■ Exercise details
Your response should consist solely of the records, written out exactly.
Dataset content below:
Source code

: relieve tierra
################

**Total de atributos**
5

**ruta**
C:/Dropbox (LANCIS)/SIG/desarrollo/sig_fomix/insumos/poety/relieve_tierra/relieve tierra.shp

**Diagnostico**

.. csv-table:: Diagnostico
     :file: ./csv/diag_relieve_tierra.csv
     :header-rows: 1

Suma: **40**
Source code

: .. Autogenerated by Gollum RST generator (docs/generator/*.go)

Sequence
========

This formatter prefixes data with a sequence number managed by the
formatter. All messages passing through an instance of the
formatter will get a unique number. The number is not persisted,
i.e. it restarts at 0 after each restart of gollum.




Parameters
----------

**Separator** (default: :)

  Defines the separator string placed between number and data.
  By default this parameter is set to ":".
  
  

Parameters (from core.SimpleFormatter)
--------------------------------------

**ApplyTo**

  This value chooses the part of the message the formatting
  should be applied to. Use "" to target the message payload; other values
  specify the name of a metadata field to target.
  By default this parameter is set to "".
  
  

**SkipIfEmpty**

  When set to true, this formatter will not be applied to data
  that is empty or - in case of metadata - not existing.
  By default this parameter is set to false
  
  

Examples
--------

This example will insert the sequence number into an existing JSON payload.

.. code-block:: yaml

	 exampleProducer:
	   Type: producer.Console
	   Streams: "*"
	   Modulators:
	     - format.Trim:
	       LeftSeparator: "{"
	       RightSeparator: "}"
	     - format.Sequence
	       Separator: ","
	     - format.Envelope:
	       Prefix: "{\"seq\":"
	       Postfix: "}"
End of Dataset content.
■ Response
Source code

: relieve tierra
################

**Total de atributos**
5

**ruta**
C:/Dropbox (LANCIS)/SIG/desarrollo/sig_fomix/insumos/poety/relieve_tierra/relieve tierra.shp

**Diagnostico**

.. csv-table:: Diagnostico
     :file: ./csv/diag_relieve_tierra.csv
     :header-rows: 1

Suma: **40**
Source code

: .. Autogenerated by Gollum RST generator (docs/generator/*.go)

Sequence
========

This formatter prefixes data with a sequence number managed by the
formatter. All messages passing through an instance of the
formatter will get a unique number. The number is not persisted,
i.e. it restarts at 0 after each restart of gollum.




Parameters
----------

**Separator** (default: :)

  Defines the separator string placed between number and data.
  By default this parameter is set to ":".
  
  

Parameters (from core.SimpleFormatter)
--------------------------------------

**ApplyTo**

  This value chooses the part of the message the formatting
  should be applied to. Use "" to target the message payload; other values
  specify the name of a metadata field to target.
  By default this parameter is set to "".
  
  

**SkipIfEmpty**

  When set to true, this formatter will not be applied to data
  that is empty or - in case of metadata - not existing.
  By default this parameter is set to false
  
  

Examples
--------

This example will insert the sequence number into an existing JSON payload.

.. code-block:: yaml

	 exampleProducer:
	   Type: producer.Console
	   Streams: "*"
	   Modulators:
	     - format.Trim:
	       LeftSeparator: "{"
	       RightSeparator: "}"
	     - format.Sequence
	       Separator: ","
	     - format.Envelope:
	       Prefix: "{\"seq\":"
	       Postfix: "}"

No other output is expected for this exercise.